Todas estas cosas explican por qué el rock, el rap, el pop, nos interpelan tanto: hablan
de nosotros. Por eso es que hay momentos en que la música pop parece un sarpullido
cultural, un síntoma de una sociedad enferma y decadente, porque expresa la irrealidad
del capitalismo, la irracionalidad extravagante de la cultura del consumo.
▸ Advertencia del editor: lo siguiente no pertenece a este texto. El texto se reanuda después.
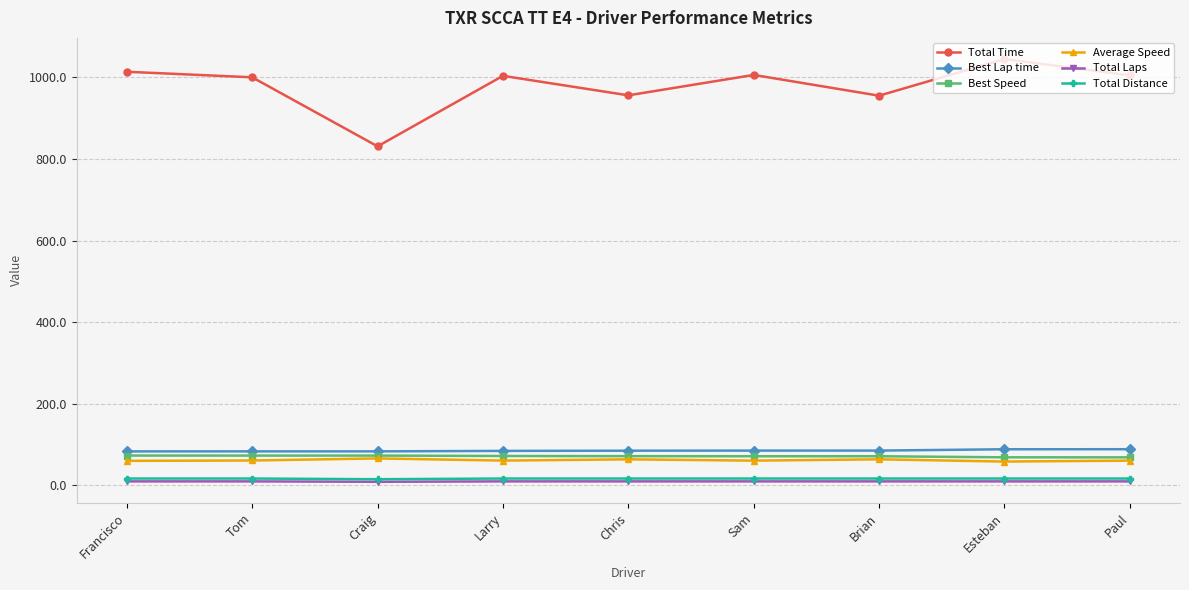

True or false: Total Time has a value of 1000.2 at Tom.

True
¡Y que quede claro que esto lo digo como un fanático de toda esa música! Si escuchas
bien, algunas de las mejores bandas de rock de todos los tiempos –los Stooges y los Sex
Pistols, algunos discos de glam rock, el heavy metal– proponen la agresión, la
destrucción, la apatía. Siempre sentí que Anarchy in the UK era sobre la anarquía más
que sobre el anarquismo: no hay reglas, así que podés vivir como un pecador o como un
tirano. No es socialismo, no es mejorar la comunidad. Hay algunos discos de punk que
son simplemente pura violencia, la voluntad del poder, vivir como si fueses Dios,
destruir cosas, como cantaban los Damned. ¡Nada de esto es solo entretenimiento!

El rock está fuertemente enraizado en la cultura adolescente, la capacidad que solo


tienen los adolescentes de pensar únicamente en sí mismos, no considerar las
consecuencias de sus acciones, hacer cosas estúpidas y arriesgadas sólo por hacerlas,
victimizarte y pedir cosas que no existen. Y ahora que me doy cuenta de eso, que soy un
tipo grande, que tengo hijos y responsabilidades burocráticas, trato de igual valorar esa
energía anti-social del rock, esa cualidad irresponsable y puramente negativa. Valorarla
no en el sentido de seguir viviendo de acuerdo a esa energía, en función de la que no
puedo ni quiero vivir mi vida a esta altura, sino valorarla en el sentido de negarme a
pensar que esas cualidades negativas y vengativas no son una gran parte del rock.